§ **Activity**: Go through the records and show each line where the word "down" occurs.

§ **The records**:
=== Begin Enclosure ===
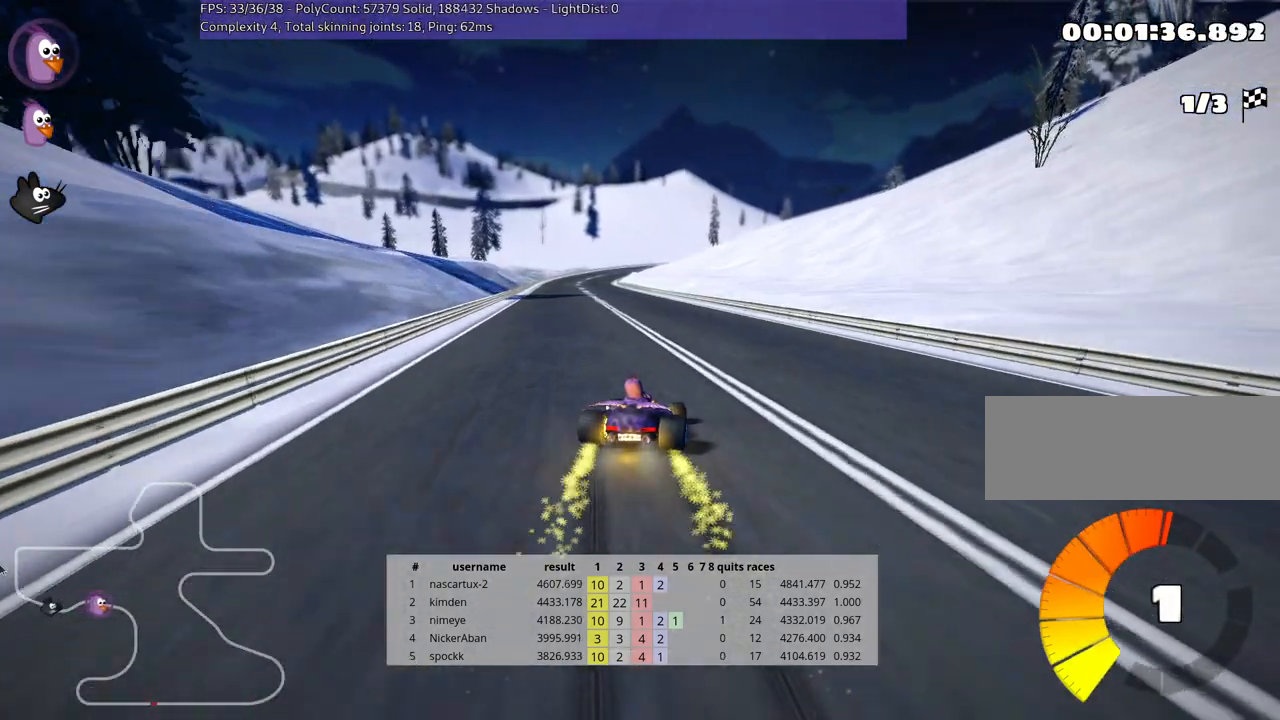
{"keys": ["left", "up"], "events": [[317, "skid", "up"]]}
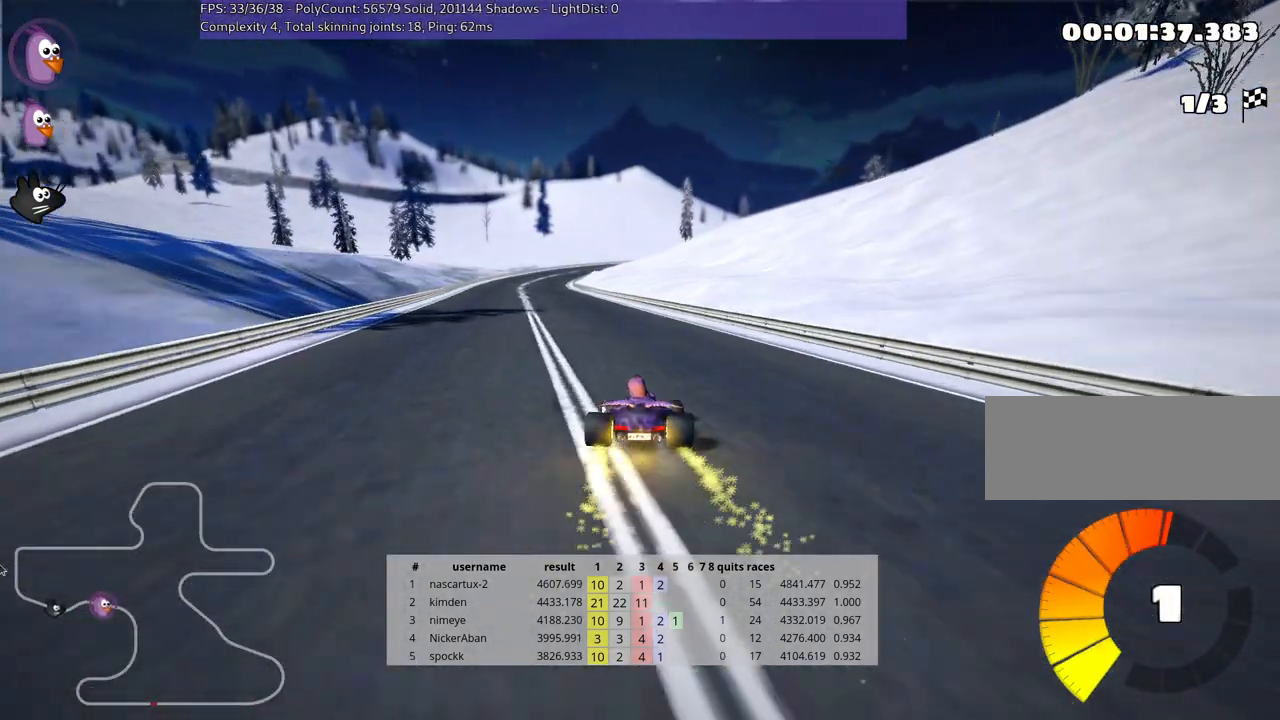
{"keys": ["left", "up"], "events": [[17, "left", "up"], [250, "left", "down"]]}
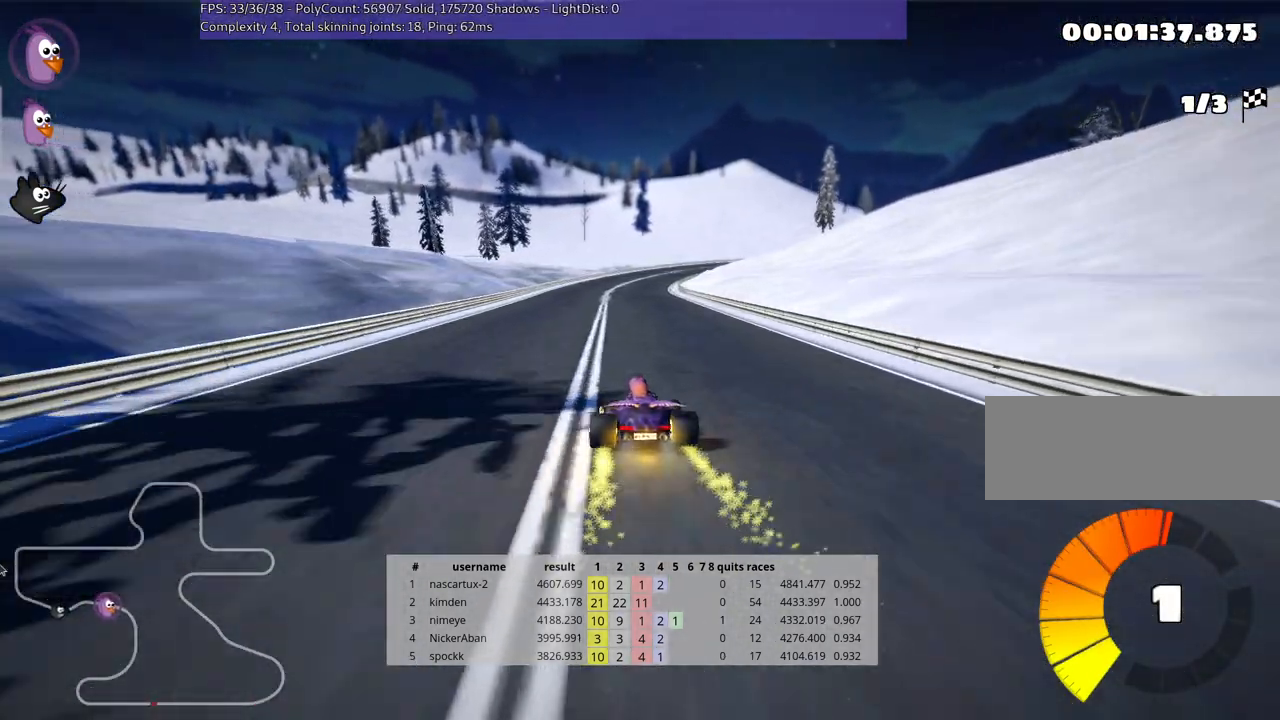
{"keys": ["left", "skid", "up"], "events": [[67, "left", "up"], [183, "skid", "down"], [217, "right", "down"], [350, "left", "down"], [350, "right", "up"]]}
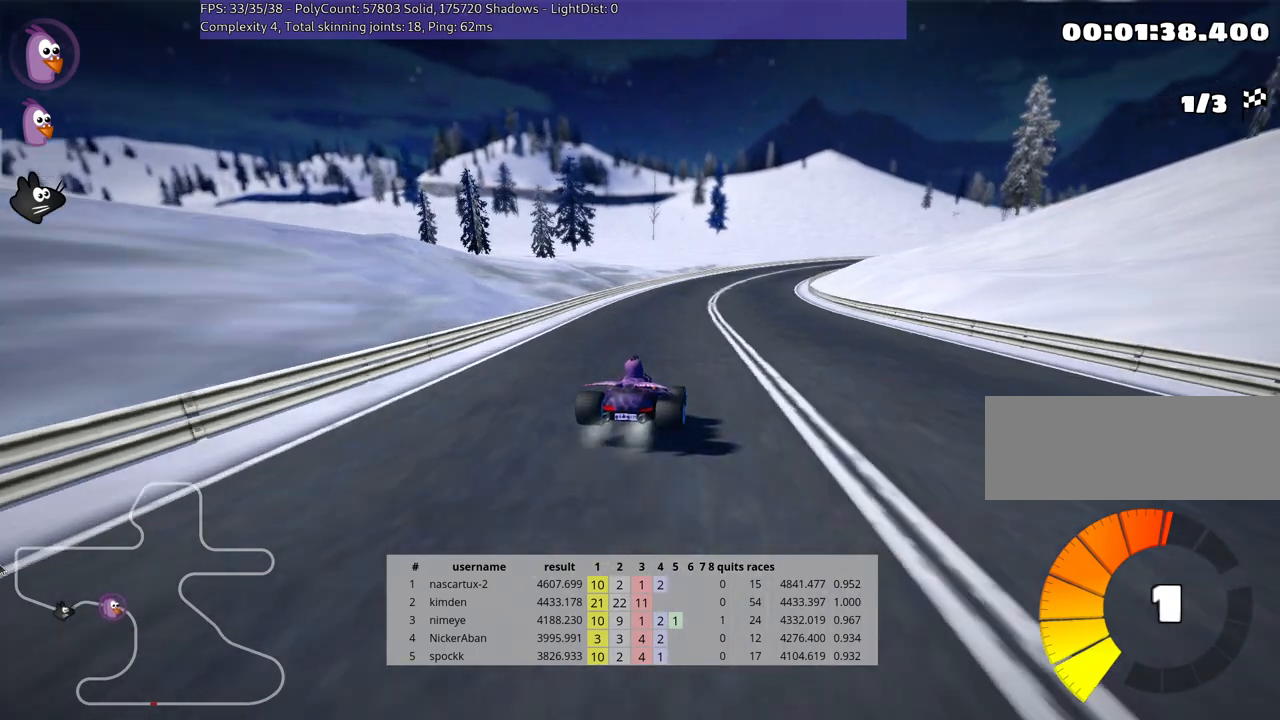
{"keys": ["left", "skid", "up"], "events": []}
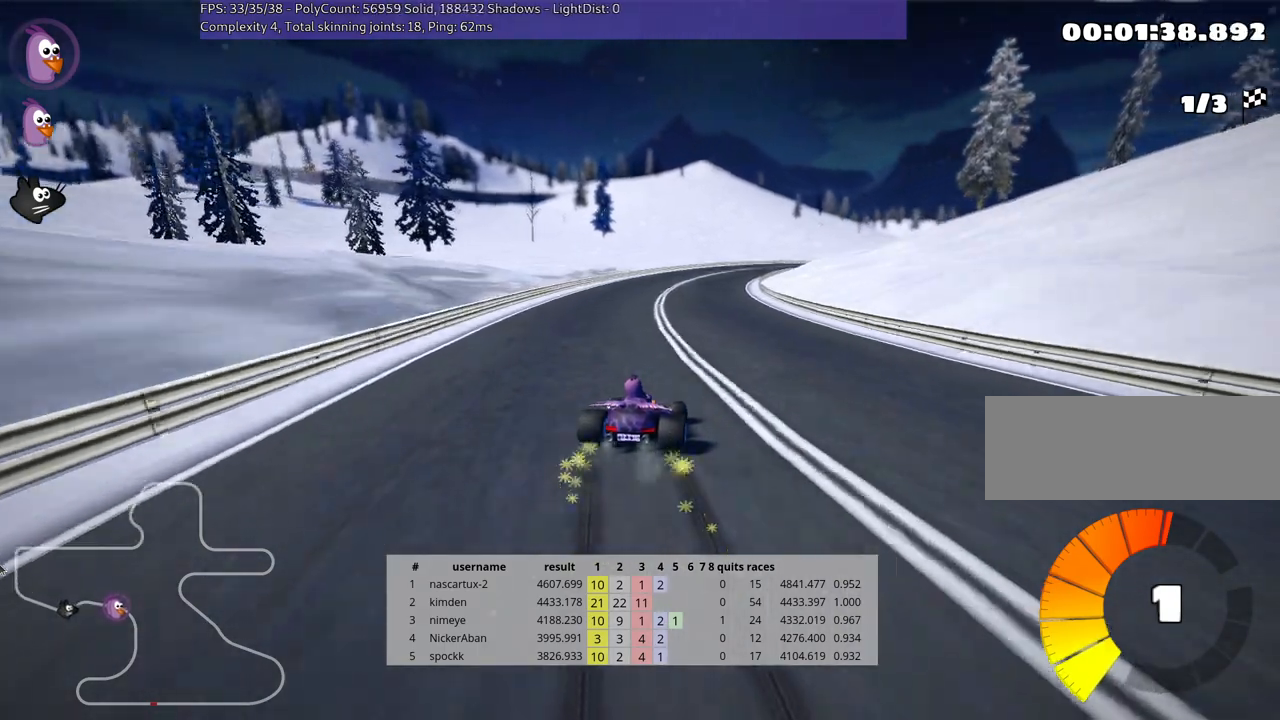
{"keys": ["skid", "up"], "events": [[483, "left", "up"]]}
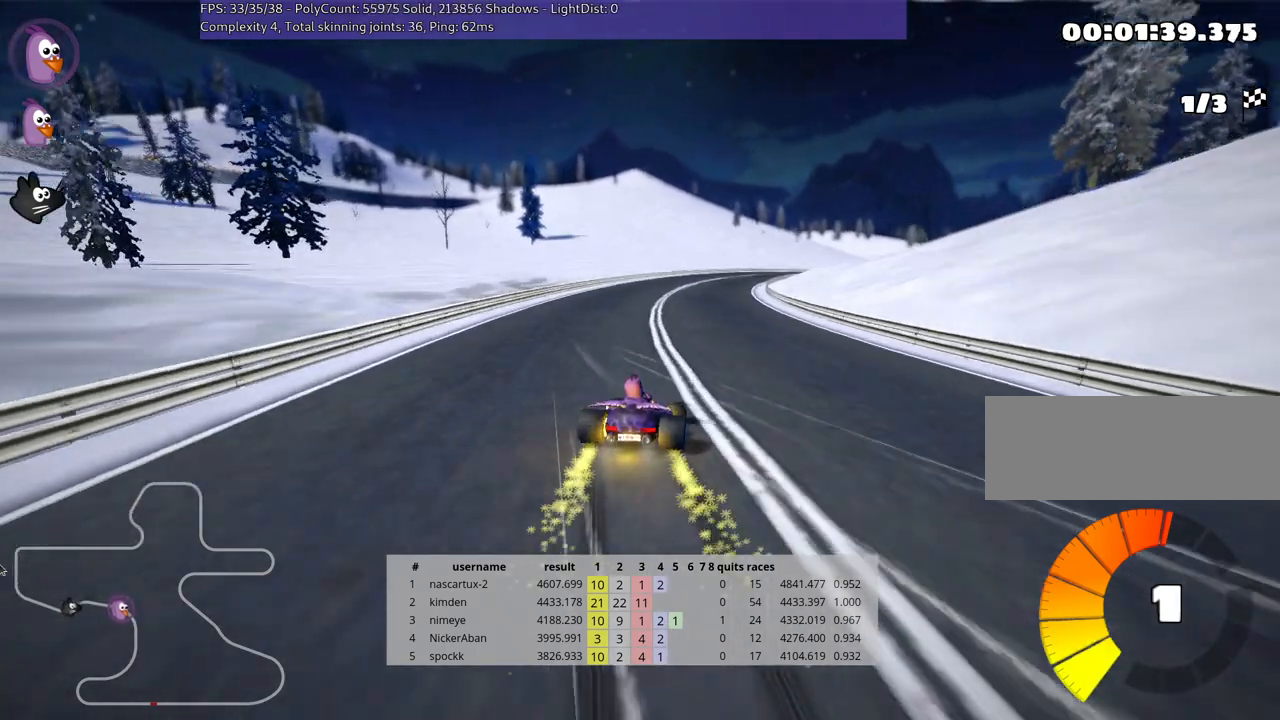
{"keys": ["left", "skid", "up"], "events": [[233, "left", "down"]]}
=== End Enclosure ===
§ **Expected answer**:
{"keys": ["left", "up"], "events": [[17, "left", "up"], [250, "left", "down"]]}
{"keys": ["left", "skid", "up"], "events": [[67, "left", "up"], [183, "skid", "down"], [217, "right", "down"], [350, "left", "down"], [350, "right", "up"]]}
{"keys": ["left", "skid", "up"], "events": [[233, "left", "down"]]}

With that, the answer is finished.